Look Around You

Vienna, being the seat of the Holy Roman Empire for centuries, is lavishly abundant in high culture. The list of museums reads long and the quality of exhibits in each is top-notch. There are a handful of notable Art Museums, one has Egon Schiele, another has Monets, the next Cézannes, the next Picassos, Klimt, Renoir, Chagall. Seriously, it’s incredible to be surrounded by the works of so many world-regarded artists.

This past weekend, I returned for my second time to this lovely city to stay with Kat’s hospitable aunt and uncle in their very classic European-esque apartment with a guest room fit for at least 5 people complete with the comfiest beds. Europe really does know how to do bedding. Skip the top sheet, stick to a fluffy, enveloping duvet. They wined and dined us, bringing us to infamous Viennese Cafés with their sassy and classy wait staff, the Naschmarkt to eat authentic Turkish kebabs and drippingly sweet baklava, and hip underground bars. We spent the weekend forgetting we were broke college students and marveling in their generosity.

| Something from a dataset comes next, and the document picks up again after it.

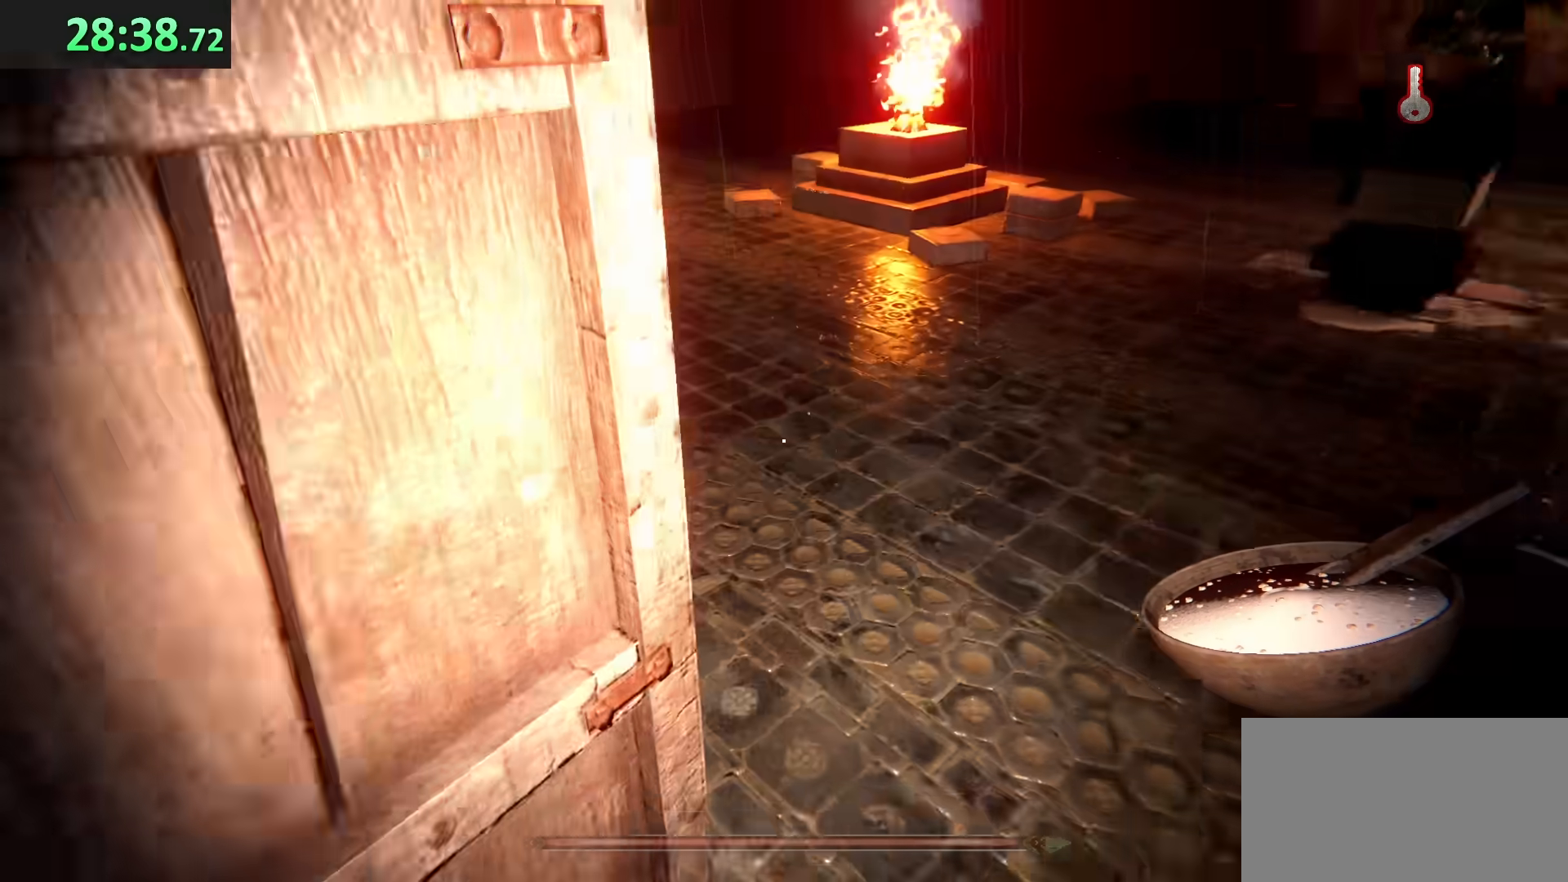
{"keys": ["d", "shift", "w"], "mouse": [], "events": []}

Getting to explore and wander the city I enjoyed so much the first time was a perfect way to spend a misty Fall weekend. But seeing two of the world’s best art museums was an incredible experience.

Marc Chagall
The Kite 1926

The Albertina was this glorious palace built in the 17th C. originally as a Court Construction Office and later became the Palais Taroucca as the Court director refurbished it and made it his residence. In 1919, possession passed from the Hapsburgs to the (newly-founded) Republic of Austria to whom it still belongs.

Still Life with Guitar
Picasso 1942

They house a permanent Modernism exhibit, displaying rooms and rooms of Picassos, Klees, Delveauxs, Chagalls, and Delaunays. The pieces were stunning, but I still prefer Impressionism.

Paul Delveaux
Landscape with Lanterns 1958

The Leopold Museum on the other hand was only opened in 2001 and mainly displays Austrian works of art from the 19th and 20th C. It houses the world’s largest collection of Egon Schiele. The core of the museum shows the gradual shift from Secession to Art Nouveau to Expressionism.

A little piece of my life has been completed after a visit to the Leopold, as I got the chance to see my favorite piece of art of all time. “The Great Wave off Kanagawa” was being shown as part of the “Japan – Fragilität Des Dasiens” (Fragility of Existence) Exhibit. It was a beautiful collection of artwork – wood-block prints, calligraphy scrolls, painted panels, nature photography-  and infused the art patrons with a sense of serenity and revelry of nature.

My mom has had a print of “The Great Wave off Kanagawa” hanging in her office for years and years while I was growing up. I would see it in passing day after day but never particularly proclaimed it as lovely, it was just part of the scene, unthought of and passed over. She didn’t know and I didn’t know that I would grow to love the image so very much just through being in its presence as a child. I surprised even myself when I saw the image at school once and my heart filled with excitement and certainty of my love of it. It proves the significance of our environment and the influence it suffuses over our lives and its power to affect you subconsciously.

Katsushika Hokusai
The Great Wave off Kanagawa 1829–32

So surround yourself with good things, good people, and good adventures!